The social value and political relevance of public health benefits due to active mobility may overpass the costs of increasing time spent travelling and make the most of the relationship between modernity and mobility.

Transport policy can no longer be determined soley by speed and efficiency. Public interest can be better assessed by exploring restoration of cultural landscapes and ecologies as well as by valuing the imperfect way that humans move through this world. The unexpected delay can prove to be meaningful travel time.

We risk to live in a time of more radical dyschronicityTechnology may produce more place detachment and time alienation. It also may lead to a growing dispairty in access to transportation as digital literacy is not universal. New transport technologies should assure affordability in order to allow all people to move by themselves.

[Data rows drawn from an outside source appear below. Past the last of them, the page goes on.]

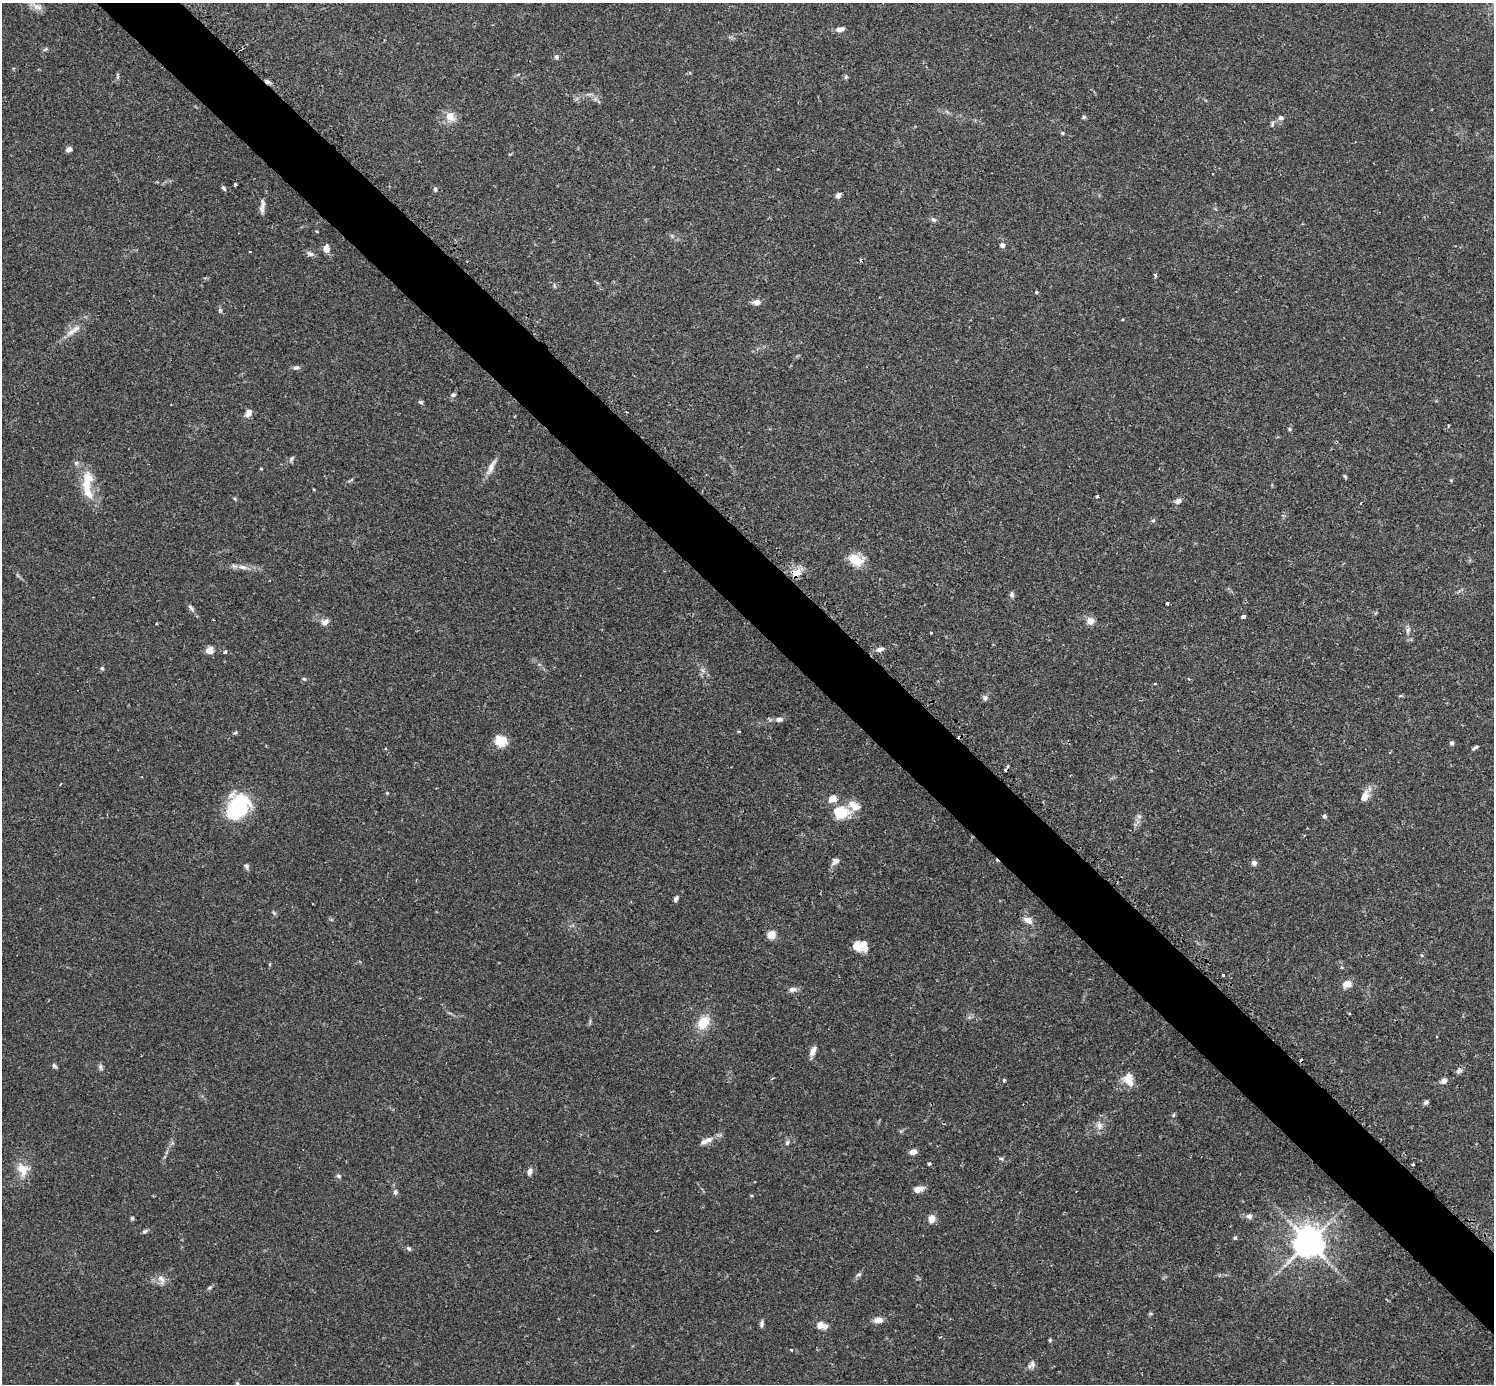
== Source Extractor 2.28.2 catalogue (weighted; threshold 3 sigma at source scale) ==
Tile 6 of 4 x 4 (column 2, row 2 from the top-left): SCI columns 1533-3024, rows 2955-4336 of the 6041 x 6040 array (HDU 1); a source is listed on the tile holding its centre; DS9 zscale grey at full resolution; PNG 1496 x 1386 px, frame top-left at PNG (2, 3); no overlay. Shown black and unused: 5% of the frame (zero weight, under 2 of 3 exposures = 2% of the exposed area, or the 3 px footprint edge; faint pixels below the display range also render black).
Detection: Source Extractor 2.28.2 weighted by HDU 2 'WHT'; one run over the whole footprint, this tile lists its part. Background 0.106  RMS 0.006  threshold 0.0269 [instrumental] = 3 sigma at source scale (4.5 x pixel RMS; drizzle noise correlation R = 1.50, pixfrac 1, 0.05/0.05 arcsec/px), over >= 5 px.
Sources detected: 146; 1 too faint to see at this stretch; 1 inside a brighter object's white glare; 6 cosmic-ray / hot-pixel residue — not listed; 5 inside a brighter listed object's ellipse — not listed separately; the other 133 listed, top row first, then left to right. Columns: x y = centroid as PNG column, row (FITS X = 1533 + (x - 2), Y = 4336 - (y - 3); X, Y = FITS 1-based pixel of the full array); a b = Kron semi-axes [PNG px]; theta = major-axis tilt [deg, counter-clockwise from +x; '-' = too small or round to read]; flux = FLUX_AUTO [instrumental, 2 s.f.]
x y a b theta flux
36 6 20 8 -25 4
840 29 11 6 13 2.9
45 49 8 4 24 0.97
556 57 6 6 - 1.3
117 76 10 4 86 1.1
846 77 6 5 - 1
589 94 12 2 0 1.4
450 117 16 13 -51 6.5
1084 117 6 5 - 0.99
1280 118 7 6 - 1.9
1272 123 10 4 62 1.3
1062 133 5 4 - 0.73
69 149 7 5 24 2.3
235 184 3 3 - 1.5
223 188 7 4 -51 1.3
435 189 6 4 -90 1.1
838 195 8 6 49 2.1
262 206 19 6 82 3.2
933 220 8 5 -38 1.4
672 236 6 4 -72 0.92
1002 245 5 4 - 2.7
326 249 7 6 - 5.7
310 254 10 6 -27 2
860 260 4 3 - 0.78
1155 275 4 3 - 1.2
554 286 8 4 -81 0.85
1036 292 4 3 - 0.52
757 302 9 6 2 3.4
220 310 7 5 -89 1.1
73 331 26 7 36 6.2
296 367 9 6 9 1.7
453 395 6 5 - 1.4
421 402 6 5 - 1.1
248 413 9 6 67 4
1448 426 4 3 - 0.75
1289 429 6 4 -90 0.85
291 459 10 5 61 1.2
76 463 6 6 - 1.2
491 467 24 7 62 4.9
261 469 3 3 - 0.51
1345 476 7 3 -53 0.76
351 480 10 3 29 0.93
87 481 29 13 81 14
313 489 4 3 - 0.5
1097 496 4 3 - 0.94
235 499 5 4 - 0.68
1178 501 9 6 23 2.3
1361 503 4 2 - 0.51
1153 521 5 5 - 0.89
856 561 22 15 20 9.5
243 567 14 6 -11 3.7
796 573 14 11 32 6.7
1012 594 8 6 -86 1.5
1167 603 3 3 - 1.1
191 608 11 5 -53 1.9
1243 616 4 3 - 2.9
1090 621 9 8 - 4.4
325 622 11 8 29 2.8
1408 630 9 5 63 1.7
931 633 3 3 - 0.48
880 649 10 5 17 2.6
209 650 8 7 - 4.5
226 651 4 4 - 1.6
102 668 6 5 - 0.98
703 671 7 4 -20 1.3
304 679 5 5 - 0.95
1189 679 4 2 - 0.53
1155 683 3 2 - 0.59
985 698 7 6 - 1.9
779 719 11 6 0 2.3
738 731 4 3 - 0.74
235 732 6 4 43 0.77
501 741 14 13 - 9.3
1452 743 5 4 - 1.5
1474 748 9 4 33 1.1
60 784 3 2 - 0.51
387 793 5 4 - 0.58
1365 796 18 8 59 6
832 798 10 8 36 5.2
238 807 29 22 63 43
842 813 20 14 50 12
1139 816 7 5 -42 1.5
1324 816 5 4 - 1.3
835 861 10 8 37 2.6
1254 863 7 7 - 2
247 866 8 6 -70 1.4
676 899 7 5 60 1.6
274 913 7 4 -45 0.86
1028 920 14 9 -24 3.8
771 935 5 5 - 24
859 946 14 10 13 8.4
1223 975 3 3 - 1.3
1347 984 8 7 - 6.7
793 989 10 6 3 2.9
703 1022 19 13 58 11
813 1051 15 6 69 3.5
54 1066 7 5 -46 1.3
100 1067 10 6 -70 1.6
1459 1070 9 7 47 1.7
1128 1079 17 12 -70 8.8
1004 1080 3 3 - 0.81
1444 1081 8 6 26 2.5
1426 1102 6 5 - 1.6
1173 1115 5 5 - 0.85
1099 1126 11 8 -86 3.7
708 1140 11 7 3 3.3
787 1143 7 5 73 1.4
913 1152 7 5 16 3.7
1001 1159 6 5 - 1
929 1164 5 3 - 0.84
1413 1165 3 2 - 0.73
23 1169 21 16 -62 9.5
530 1172 9 6 74 2.4
338 1176 7 6 - 1.3
918 1189 9 6 13 5.2
395 1192 7 6 - 1.6
1249 1216 8 7 - 2.2
132 1218 4 4 - 1.4
932 1218 10 8 72 4
145 1231 7 5 27 1.3
1235 1238 5 4 - 0.92
1309 1242 10 10 - 800
408 1248 6 5 - 1.3
859 1274 9 5 34 1.4
161 1278 14 9 -39 4.1
209 1288 8 5 44 1.1
878 1320 13 7 1 3.5
762 1324 9 5 83 1.6
821 1325 11 7 -15 6.1
1050 1340 4 4 - 0.77
791 1350 3 3 - 0.63
1032 1365 11 7 57 2.4
237 1384 6 5 - 1
Overlapping masked pixels (flux is a lower limit): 1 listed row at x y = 796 573
Isophote crosses this tile's border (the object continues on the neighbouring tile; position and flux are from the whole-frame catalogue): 1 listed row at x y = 237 1384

Emerging technologies will play a crucial role in terms of inclusion and exclusion.

Transports systems must aim at mobility justice by having human-centered systems, more sensitive to the needs and wishes of each traveller, favouring customised mobility. The main values to be considered are hospitality, conviviality, proximity, safety, and user friendly.

Transition to the Vision

If we look back at the four scenarios, we can clearly see that our current paradigm would be similar in many aspects to Hercules. The future evolution, if we continue to “do nothing” in the sense of following the same lines of the past and the present, is likely to move closer to Hermes. However, preferences and desires of the participants in our research show a clear determination towards switching to the other side of the power and politics axis. This translates into a Vision that is placed halfway thorugh Themis and Gaia with a slight inclination to the latter.

The vision presented in this report is the second step towards to drafting of the REBALANCE Manifesto for a new mobility culture. It follows the critical identification of the main elements of the current model, and feeds into the elaboration of a possible pathway (the Roadmap) towards a new mobility paradigm.